Estaba convencido de que eso era lo que se proponía ella, pero le faltaba averiguar el porqué. En cuanto lo supiera, podría calcular hasta dónde estaba dispuesta a llegar y cuánto era capaz de sacrificar, y a quién, para alcanzar su meta.
Acarició con un nudillo su sien, su mejilla y su garganta, deteniéndose para sentir el latido de su pulso.
Sacudió la cabeza y reconoció que era tan patético como un adolescente en su primera cita.
El zumbido de su móvil lo sacó de su ensoñación. Liger siguió mirándolo con cara de reproche.
–Tú no sabes nada –le dijo mientras sacaba el teléfono y lo abría–. Miller –respondió.
–¿Dónde estás?
Murray.
–¿En este preciso instante o en general? –preguntó, sofocando su ira.
–Da igual.

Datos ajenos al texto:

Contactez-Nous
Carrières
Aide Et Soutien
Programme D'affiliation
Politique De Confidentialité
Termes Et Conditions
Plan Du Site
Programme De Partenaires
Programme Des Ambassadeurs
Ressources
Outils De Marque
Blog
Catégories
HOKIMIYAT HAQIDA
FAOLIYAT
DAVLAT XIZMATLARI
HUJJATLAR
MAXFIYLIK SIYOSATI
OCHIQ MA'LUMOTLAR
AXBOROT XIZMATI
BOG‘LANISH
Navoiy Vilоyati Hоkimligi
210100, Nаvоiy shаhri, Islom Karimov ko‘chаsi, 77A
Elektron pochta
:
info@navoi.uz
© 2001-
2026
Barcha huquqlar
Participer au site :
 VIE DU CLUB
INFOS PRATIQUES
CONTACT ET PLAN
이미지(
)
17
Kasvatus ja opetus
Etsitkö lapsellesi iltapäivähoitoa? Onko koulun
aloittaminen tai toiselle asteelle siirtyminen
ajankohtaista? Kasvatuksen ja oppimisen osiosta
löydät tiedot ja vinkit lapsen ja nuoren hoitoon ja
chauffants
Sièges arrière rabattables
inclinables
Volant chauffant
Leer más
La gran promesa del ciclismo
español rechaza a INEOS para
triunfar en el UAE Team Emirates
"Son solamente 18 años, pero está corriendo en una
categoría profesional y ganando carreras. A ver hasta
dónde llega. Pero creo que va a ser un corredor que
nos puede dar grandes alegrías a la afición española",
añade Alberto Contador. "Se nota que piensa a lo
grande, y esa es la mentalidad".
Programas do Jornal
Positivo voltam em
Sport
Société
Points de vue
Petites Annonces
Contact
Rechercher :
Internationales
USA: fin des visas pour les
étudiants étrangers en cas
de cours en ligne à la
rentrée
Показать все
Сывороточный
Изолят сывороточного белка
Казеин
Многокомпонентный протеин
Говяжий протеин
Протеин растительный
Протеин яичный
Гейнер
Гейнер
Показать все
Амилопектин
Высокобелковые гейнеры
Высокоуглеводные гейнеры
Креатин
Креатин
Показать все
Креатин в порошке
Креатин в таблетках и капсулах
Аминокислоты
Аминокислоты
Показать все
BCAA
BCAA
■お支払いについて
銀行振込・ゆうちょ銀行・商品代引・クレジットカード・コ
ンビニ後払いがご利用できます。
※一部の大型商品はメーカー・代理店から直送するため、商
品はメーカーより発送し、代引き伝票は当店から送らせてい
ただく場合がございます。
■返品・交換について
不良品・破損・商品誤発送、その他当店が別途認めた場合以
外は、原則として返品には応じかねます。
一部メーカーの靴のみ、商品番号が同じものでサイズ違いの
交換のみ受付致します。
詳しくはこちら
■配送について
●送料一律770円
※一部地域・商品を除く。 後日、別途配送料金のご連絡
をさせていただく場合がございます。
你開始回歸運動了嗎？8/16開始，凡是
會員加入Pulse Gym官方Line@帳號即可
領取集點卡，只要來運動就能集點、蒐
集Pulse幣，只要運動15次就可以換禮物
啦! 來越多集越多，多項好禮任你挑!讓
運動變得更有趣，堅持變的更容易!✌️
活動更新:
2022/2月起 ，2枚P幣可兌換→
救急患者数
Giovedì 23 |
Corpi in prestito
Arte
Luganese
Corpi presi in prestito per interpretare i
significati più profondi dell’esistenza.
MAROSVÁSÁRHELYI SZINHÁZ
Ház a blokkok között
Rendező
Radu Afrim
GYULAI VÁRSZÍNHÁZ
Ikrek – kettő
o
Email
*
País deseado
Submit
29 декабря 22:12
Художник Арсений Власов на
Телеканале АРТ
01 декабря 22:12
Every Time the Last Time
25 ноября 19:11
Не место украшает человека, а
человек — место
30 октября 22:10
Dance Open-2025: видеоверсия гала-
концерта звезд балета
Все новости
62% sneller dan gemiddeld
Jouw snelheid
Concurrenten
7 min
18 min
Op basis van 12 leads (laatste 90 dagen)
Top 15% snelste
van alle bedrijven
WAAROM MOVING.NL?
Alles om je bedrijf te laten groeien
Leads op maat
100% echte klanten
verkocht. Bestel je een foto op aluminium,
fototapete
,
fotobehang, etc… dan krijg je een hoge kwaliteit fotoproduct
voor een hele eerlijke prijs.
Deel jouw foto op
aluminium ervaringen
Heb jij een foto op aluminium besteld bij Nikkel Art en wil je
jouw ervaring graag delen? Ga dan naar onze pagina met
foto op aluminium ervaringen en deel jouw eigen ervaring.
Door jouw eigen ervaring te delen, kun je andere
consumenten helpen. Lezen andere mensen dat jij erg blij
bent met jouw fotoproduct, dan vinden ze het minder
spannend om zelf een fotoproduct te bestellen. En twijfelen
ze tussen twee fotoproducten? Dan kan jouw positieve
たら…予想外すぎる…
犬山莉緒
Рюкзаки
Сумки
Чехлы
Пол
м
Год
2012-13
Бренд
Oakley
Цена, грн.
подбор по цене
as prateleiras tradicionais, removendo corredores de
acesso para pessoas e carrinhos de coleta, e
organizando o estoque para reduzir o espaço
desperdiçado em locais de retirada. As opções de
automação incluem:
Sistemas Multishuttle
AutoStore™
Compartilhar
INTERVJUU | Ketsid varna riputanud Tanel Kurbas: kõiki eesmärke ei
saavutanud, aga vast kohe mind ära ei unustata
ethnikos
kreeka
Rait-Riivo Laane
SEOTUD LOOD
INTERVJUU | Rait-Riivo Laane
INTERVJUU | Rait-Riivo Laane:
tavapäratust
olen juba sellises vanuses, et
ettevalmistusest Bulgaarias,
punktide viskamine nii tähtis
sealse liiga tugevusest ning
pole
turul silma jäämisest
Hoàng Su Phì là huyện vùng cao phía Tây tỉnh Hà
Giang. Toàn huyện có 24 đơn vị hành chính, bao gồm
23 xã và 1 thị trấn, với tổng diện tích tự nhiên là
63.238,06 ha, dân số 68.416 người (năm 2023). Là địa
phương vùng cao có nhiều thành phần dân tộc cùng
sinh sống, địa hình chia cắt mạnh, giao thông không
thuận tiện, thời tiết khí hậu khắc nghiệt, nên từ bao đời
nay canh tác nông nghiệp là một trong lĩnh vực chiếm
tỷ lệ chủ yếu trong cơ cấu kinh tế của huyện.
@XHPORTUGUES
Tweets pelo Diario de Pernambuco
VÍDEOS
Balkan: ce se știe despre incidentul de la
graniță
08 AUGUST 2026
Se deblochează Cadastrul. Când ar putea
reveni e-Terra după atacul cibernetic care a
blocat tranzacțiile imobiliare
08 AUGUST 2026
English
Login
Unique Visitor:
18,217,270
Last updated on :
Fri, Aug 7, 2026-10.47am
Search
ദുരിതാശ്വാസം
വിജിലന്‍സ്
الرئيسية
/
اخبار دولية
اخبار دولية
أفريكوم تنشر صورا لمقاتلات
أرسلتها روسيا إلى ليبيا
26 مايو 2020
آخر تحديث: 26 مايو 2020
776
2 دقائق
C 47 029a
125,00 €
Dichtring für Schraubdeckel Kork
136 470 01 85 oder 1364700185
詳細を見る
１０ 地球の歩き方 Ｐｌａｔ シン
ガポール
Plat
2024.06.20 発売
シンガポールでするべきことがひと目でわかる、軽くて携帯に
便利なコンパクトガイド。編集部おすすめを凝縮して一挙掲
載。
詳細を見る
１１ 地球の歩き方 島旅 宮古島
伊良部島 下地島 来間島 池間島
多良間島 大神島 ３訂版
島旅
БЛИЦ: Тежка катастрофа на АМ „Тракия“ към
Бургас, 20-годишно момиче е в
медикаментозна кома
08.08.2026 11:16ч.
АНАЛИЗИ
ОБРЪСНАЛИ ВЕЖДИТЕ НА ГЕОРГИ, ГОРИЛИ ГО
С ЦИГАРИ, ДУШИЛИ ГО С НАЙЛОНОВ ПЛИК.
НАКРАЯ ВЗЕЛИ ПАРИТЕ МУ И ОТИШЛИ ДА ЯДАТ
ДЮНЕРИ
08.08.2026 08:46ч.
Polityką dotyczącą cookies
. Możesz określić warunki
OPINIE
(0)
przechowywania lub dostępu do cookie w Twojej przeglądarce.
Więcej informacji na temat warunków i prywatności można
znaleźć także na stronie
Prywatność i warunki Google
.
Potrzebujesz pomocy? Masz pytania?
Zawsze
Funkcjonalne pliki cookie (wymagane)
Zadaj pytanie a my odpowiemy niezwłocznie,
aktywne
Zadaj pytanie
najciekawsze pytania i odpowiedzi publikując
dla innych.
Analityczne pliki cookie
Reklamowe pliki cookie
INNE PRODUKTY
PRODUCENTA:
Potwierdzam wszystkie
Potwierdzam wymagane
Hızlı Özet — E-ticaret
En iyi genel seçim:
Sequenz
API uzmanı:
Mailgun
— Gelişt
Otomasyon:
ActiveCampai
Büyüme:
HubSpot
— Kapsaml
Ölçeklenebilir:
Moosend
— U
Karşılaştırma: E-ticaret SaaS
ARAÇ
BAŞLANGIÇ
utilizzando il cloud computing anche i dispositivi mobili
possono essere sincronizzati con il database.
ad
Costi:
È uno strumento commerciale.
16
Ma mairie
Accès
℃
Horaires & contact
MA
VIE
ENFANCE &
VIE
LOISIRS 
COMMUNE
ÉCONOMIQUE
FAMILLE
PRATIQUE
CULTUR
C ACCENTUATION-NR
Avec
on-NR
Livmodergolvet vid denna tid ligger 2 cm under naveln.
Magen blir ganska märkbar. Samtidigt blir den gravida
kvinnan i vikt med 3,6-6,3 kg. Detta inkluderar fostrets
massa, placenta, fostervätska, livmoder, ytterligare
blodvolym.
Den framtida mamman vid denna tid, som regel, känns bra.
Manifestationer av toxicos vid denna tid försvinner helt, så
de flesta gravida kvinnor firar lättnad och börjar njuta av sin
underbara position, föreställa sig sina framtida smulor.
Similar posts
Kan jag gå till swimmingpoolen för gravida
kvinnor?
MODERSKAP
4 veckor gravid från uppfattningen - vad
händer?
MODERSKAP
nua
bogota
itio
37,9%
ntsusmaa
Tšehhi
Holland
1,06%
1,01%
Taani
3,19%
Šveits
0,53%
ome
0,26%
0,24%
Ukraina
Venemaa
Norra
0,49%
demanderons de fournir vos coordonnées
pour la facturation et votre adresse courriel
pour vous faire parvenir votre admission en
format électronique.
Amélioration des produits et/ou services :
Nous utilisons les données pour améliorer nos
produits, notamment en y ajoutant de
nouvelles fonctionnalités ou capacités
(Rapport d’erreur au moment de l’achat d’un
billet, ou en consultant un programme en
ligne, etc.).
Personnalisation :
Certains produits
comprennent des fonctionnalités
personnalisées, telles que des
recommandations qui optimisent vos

La verdad es que me importa una mierda, lo que quiero saber es si puedes estar aquí esta noche a las siete.
–¿En la oficina? –preguntó maquinalmente mientras pensaba a toda prisa.
–Sí. ¿Hay algún problema?
–Si quieres que esté allí, allí estaré –miró su reloj. Sí, tenía tiempo suficiente para llegar, dejar a Priss y volver–. ¿Qué ocurre?
–Esta noche tengo que ocuparme de un asunto y quiero que me acompañes.
¿Un intercambio? ¿El muy cerdo quería que tomara parte en una venta de mujeres?
Todos los músculos de su cuerpo se tensaron. Era la primera vez que lo invitaba a presenciar un intercambio. Podía ser la oportunidad que había estado esperando. Al mirar a Priss, comprendió que ella podía ser la siguiente víctima de Murray y contestó casi con un gruñido:
–Entiendo.
Hubo un silencio y Murray dijo con voz sedosa:
–¿Noto cierta reticencia por tu parte?
–No –contestó secamente, aunque en realidad estaba pensando «Va a ser un placer hacerte pedazos»–. A las siete en la oficina, entendido.
–Bien. Bueno, cuéntame, ¿qué tal va todo con Priscilla?
Trace se rascó la nuca y dijo:
–Es una chica de pueblo, Murray.
–¿Podrías ser más concreto?
Maldiciendo para sus adentros, Trace apartó la mirada de Priss. No soportaba mirarla mientras traicionaba de aquel modo su intimidad. Confiaba en poder preservar su pudor hablándole a Murray de su… agreste belleza.
Priss era muy distinta a las mujeres de la alta sociedad de las que solía rodearse Murray.